Very Early Results Support Initial Thoughts About Cubs’ Offense, Except for One Aspect

This shouldn’t come as a surprise to anyone, but the Cubs have shown here in the very early going that their offseason attempts to overhaul the offense have worked. I don’t mean that in terms of having a successful offense because that remains to be seen, only that the style Jed Hoyer sought to mold through multiple transactions appears to be playing out according to plan. And yes, I do realize they’ve only played five games.

Ed. note: For those who will undoubtedly fuss about it being too early and don’t I have anything better to write: Yes and no. The Cubs were rained out Wednesday and they’re off Thursday, so salient topics are kind of at a premium right now.

That said, we’re seeing a team that should hit for a higher average and reach base more frequently while also producing a good deal less power than we’ve seen in recent years. The on-base skills don’t necessarily come from patience, but from putting more balls in play and perhaps benefiting from the new shift restrictions. While it’s possible we’ll see the power numbers rise along with temperatures throughout the summer, the Cubs figure to stick pretty close to the proposed blueprint.

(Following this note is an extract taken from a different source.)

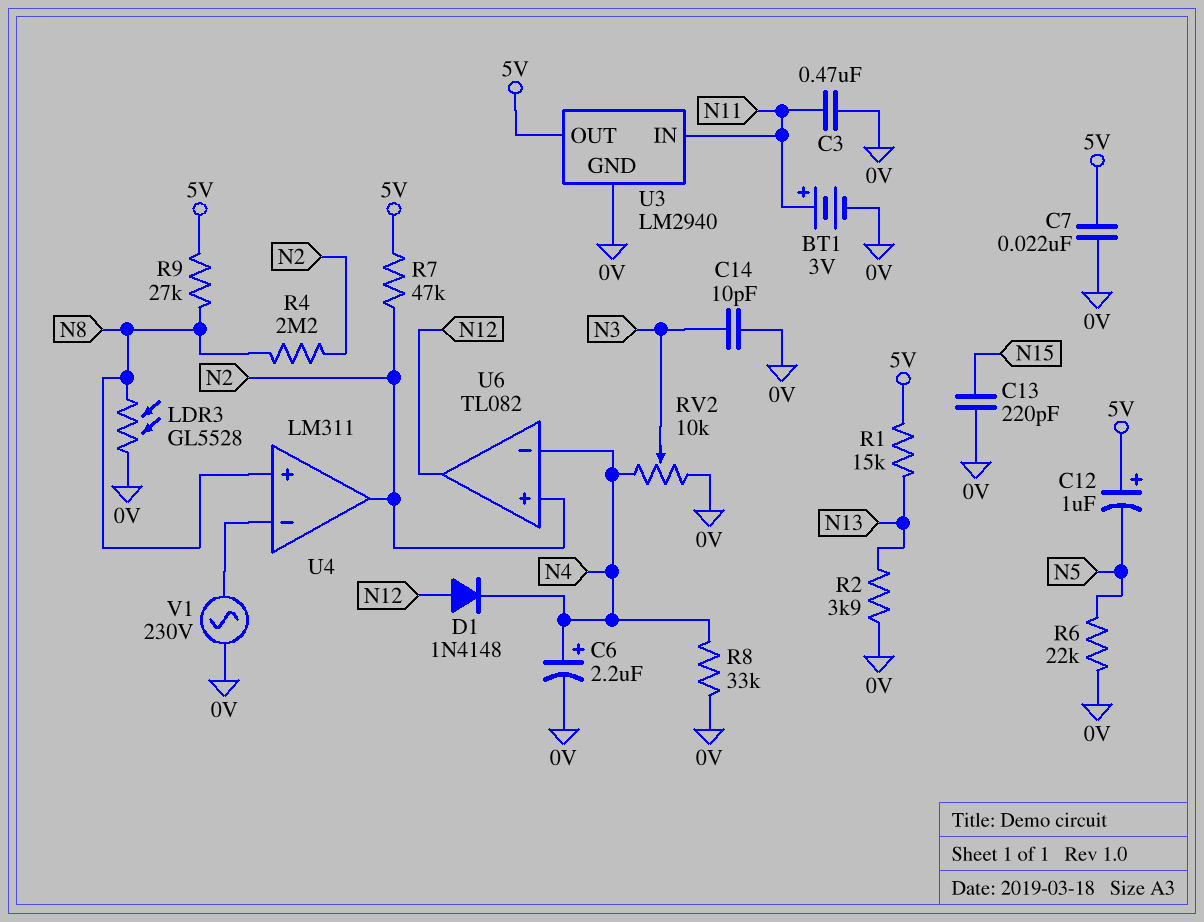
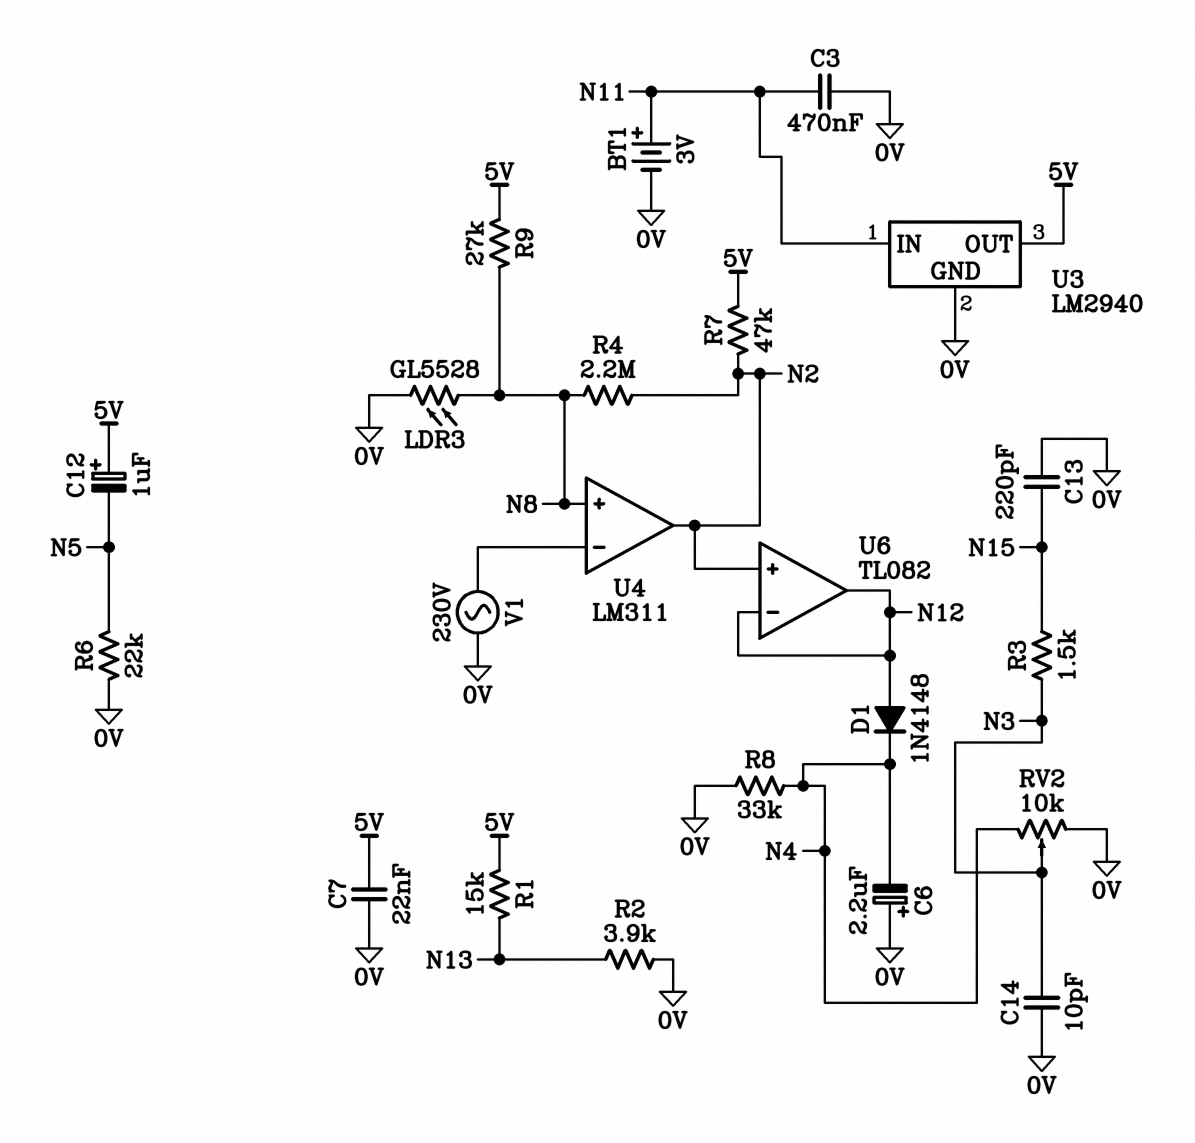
C6: 2.2uF (plus N4, minus 0V) -> 2.2uF (plus 0V, minus N4)
R3: none -> 1.5k (N3, N15)
U6 pin in-: N4 -> N12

Their .273 average through 199 plate appearances would be their best mark since 2018 by 15 points and their 19.1% strikeout rate would top 2016 by two points. The Cubs haven’t reached base at a .343 clip since ’16 and their 103 wRC+ is just three points off the pace of that title campaign. Maintaining a 9.0% walk rate would leave them tied for sixth among the iterations of the roster since the breakout 2015 season.

Where we really see the separation on the other end is with a .125 ISO — a measure of raw power that tells you how often players hit for extra bases — that currently sits 23 points below last season for their lowest in the last nine years. Their .398 slugging percentage is actually tied for sixth with the ’15 squad, but that’s just because they’re reaching more often via base hits.

We could dismiss most of these results as the function of a small sample size, and maybe that’s what’ll happen over time, but the stats are all tracking along the exact path Hoyer laid out. It’s more like following a paper map rather than GPS, however, so there will be some little detours and deviations along the way. One of those, perhaps the most surprising, is the apparent lack of aggressiveness on the bases so far.

The Cubs have just three stolen bases through five games, putting them right around the middle of the league in that category. That kind of risk aversion typified their years of contention, but the Cubs were one of the top teams in the league when it came to swiping bags and it stood to reason that they’d be up there again this year. Or it still stands because they can’t rely on getting 16 hits every night.

Nor can they necessarily expect to continue hitting at this high a clip, so putting runners in motion is going to be a necessary part of whatever level of success they achieve. It’s even stranger that they’re not running more in light of David Ross‘s decision to have Patrick Wisdom bunt the other night, but whatever.

Those who might be concerned with the premature nature of this analysis can rest assured that I’ll continue to check back on it over the next few months.